§ **WORK INSTRUCTION**: Having located "vfov_deg: 88.0" in the records below, repeat exactly the line it is on and all subsequent lines, ending with the last.

(Beginning of DATA SUPPLIED)

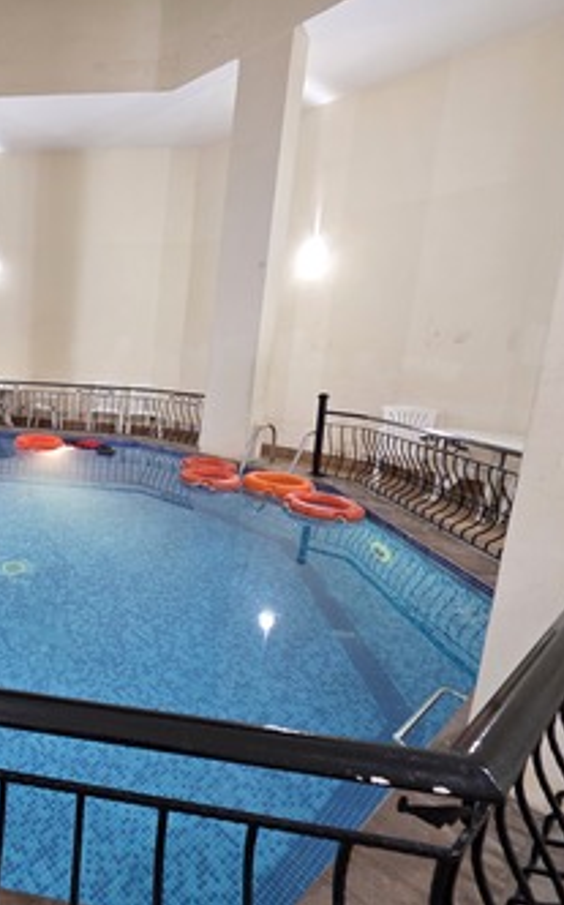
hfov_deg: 53.1
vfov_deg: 88.0
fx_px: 468
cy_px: 440
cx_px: 40
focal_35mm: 19
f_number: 1.9
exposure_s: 1/60
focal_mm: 2.2
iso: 400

(End of DATA SUPPLIED)

§ **SOLVED EXERCISE**:
vfov_deg: 88.0
fx_px: 468
cy_px: 440
cx_px: 40
focal_35mm: 19
f_number: 1.9
exposure_s: 1/60
focal_mm: 2.2
iso: 400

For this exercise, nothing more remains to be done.